**Job**
When you output the entries, begin with the first line and end with the line containing "Page size: 2576x1449.", keeping each line exactly as it is.

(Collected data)
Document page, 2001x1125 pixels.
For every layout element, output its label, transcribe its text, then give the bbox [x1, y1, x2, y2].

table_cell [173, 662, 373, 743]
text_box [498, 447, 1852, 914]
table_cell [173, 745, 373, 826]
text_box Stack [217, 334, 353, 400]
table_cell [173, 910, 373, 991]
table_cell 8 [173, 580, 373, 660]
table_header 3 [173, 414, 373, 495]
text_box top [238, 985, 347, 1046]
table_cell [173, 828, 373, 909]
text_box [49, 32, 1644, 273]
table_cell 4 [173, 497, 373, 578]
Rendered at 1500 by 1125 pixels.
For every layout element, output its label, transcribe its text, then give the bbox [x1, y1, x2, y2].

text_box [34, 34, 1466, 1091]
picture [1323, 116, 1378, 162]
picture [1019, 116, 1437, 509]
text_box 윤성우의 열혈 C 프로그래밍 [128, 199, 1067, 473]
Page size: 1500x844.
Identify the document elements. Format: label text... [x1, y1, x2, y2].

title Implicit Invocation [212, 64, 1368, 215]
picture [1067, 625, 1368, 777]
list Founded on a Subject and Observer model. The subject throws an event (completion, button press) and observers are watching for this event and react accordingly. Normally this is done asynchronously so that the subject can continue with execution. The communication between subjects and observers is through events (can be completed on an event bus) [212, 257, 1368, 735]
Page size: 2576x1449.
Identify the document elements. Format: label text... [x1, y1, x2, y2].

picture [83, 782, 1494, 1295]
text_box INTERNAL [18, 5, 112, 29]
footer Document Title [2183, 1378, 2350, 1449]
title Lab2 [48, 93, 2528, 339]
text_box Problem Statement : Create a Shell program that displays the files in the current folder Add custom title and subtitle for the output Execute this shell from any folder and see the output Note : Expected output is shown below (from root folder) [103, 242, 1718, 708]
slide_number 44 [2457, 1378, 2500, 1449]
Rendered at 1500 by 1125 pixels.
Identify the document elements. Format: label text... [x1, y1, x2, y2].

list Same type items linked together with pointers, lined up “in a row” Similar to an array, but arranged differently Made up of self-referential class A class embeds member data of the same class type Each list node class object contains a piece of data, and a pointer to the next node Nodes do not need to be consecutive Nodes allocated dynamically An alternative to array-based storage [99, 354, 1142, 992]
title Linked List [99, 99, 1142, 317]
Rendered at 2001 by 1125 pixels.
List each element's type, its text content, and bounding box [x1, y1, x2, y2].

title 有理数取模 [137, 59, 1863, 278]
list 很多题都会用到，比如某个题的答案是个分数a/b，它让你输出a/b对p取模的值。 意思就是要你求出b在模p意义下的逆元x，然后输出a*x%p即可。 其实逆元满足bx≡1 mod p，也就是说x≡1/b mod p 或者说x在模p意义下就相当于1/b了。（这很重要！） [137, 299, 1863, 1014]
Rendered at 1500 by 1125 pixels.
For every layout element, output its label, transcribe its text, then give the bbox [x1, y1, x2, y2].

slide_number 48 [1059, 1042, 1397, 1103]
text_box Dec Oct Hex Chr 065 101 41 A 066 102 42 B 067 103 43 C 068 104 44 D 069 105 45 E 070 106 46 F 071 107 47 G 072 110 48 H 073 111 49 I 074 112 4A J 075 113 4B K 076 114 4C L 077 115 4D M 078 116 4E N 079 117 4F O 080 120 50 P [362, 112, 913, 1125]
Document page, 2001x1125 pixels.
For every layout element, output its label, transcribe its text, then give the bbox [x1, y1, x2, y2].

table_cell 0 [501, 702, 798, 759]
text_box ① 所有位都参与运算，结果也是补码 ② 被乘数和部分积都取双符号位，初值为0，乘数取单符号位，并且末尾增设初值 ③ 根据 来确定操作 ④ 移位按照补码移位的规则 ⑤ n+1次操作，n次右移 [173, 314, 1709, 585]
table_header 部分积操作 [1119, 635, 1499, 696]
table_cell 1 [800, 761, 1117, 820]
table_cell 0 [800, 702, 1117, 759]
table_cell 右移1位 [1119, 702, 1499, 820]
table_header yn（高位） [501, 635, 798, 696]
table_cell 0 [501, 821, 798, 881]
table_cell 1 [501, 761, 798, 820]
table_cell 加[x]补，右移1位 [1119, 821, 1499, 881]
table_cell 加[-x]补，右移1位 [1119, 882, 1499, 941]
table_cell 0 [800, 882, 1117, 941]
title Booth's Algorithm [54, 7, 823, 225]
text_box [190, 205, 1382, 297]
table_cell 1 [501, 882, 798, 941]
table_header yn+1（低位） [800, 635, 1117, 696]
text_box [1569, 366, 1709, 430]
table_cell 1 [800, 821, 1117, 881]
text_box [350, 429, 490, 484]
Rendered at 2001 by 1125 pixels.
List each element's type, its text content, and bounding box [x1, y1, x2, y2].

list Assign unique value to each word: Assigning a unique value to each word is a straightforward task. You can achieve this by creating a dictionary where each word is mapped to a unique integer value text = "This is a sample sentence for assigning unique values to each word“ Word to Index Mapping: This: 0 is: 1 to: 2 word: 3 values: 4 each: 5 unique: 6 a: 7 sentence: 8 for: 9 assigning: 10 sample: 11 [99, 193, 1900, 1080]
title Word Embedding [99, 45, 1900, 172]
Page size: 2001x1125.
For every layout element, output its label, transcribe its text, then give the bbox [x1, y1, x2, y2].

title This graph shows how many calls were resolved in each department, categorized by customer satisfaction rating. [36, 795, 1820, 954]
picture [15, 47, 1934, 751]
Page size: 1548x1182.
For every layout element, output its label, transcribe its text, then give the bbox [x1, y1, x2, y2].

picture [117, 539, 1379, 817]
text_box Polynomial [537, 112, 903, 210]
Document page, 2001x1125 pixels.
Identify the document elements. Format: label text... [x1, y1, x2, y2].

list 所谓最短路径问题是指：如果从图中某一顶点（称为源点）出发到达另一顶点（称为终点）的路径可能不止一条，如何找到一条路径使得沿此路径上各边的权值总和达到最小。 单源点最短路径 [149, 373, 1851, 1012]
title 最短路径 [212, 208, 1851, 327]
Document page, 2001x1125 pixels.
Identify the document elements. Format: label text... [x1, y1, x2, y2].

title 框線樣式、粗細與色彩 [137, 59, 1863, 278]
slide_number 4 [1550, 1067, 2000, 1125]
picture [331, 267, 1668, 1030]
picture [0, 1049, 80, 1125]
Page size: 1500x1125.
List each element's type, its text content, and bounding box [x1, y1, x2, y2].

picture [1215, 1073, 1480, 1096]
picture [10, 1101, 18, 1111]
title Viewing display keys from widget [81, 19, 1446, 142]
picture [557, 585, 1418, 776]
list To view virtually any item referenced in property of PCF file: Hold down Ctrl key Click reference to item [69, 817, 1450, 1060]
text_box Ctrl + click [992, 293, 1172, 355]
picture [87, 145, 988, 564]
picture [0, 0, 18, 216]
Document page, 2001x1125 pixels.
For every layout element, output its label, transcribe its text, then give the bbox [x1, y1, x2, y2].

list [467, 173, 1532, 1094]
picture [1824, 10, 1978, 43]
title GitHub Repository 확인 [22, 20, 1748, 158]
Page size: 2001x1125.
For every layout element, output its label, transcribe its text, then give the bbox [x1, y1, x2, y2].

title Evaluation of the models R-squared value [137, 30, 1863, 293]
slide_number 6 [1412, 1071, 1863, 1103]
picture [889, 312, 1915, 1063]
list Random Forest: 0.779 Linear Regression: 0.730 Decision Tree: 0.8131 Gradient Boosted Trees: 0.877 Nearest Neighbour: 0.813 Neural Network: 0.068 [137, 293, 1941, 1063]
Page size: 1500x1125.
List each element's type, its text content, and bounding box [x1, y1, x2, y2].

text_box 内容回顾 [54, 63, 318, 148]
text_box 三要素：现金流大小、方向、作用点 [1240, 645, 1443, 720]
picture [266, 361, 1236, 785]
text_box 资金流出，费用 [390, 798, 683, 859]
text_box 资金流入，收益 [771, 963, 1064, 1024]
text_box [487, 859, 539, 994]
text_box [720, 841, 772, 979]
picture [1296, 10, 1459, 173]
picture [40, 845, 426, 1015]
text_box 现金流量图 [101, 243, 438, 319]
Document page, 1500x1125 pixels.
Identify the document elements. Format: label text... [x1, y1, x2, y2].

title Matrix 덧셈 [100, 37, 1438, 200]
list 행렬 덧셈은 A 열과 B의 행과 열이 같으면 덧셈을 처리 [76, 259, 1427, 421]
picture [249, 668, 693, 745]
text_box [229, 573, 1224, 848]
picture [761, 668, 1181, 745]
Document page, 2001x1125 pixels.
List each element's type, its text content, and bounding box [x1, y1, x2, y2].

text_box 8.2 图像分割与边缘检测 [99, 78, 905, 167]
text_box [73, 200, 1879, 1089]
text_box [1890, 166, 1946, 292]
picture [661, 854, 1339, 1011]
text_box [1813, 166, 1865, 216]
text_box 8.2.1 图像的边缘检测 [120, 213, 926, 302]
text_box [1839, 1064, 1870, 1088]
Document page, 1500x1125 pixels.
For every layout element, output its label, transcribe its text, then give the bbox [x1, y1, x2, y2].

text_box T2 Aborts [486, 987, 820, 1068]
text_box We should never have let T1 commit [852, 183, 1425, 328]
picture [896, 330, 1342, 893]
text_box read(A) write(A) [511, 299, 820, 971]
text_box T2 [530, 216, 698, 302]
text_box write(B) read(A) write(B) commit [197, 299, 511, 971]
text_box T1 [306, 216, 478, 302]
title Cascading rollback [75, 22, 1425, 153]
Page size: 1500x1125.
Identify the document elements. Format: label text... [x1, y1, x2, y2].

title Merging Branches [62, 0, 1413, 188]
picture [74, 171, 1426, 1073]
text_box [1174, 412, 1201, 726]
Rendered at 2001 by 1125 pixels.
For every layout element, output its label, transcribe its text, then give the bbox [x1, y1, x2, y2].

**Your response**
Document page, 2001x1125 pixels.
For every layout element, output its label, transcribe its text, then give the bbox [x1, y1, x2, y2].

table_cell [173, 662, 373, 743]
text_box [498, 447, 1852, 914]
table_cell [173, 745, 373, 826]
text_box Stack [217, 334, 353, 400]
table_cell [173, 910, 373, 991]
table_cell 8 [173, 580, 373, 660]
table_header 3 [173, 414, 373, 495]
text_box top [238, 985, 347, 1046]
table_cell [173, 828, 373, 909]
text_box [49, 32, 1644, 273]
table_cell 4 [173, 497, 373, 578]
Rendered at 1500 by 1125 pixels.
For every layout element, output its label, transcribe its text, then give the bbox [x1, y1, x2, y2].

text_box [34, 34, 1466, 1091]
picture [1323, 116, 1378, 162]
picture [1019, 116, 1437, 509]
text_box 윤성우의 열혈 C 프로그래밍 [128, 199, 1067, 473]
Page size: 1500x844.
Identify the document elements. Format: label text... [x1, y1, x2, y2].

title Implicit Invocation [212, 64, 1368, 215]
picture [1067, 625, 1368, 777]
list Founded on a Subject and Observer model. The subject throws an event (completion, button press) and observers are watching for this event and react accordingly. Normally this is done asynchronously so that the subject can continue with execution. The communication between subjects and observers is through events (can be completed on an event bus) [212, 257, 1368, 735]
Page size: 2576x1449.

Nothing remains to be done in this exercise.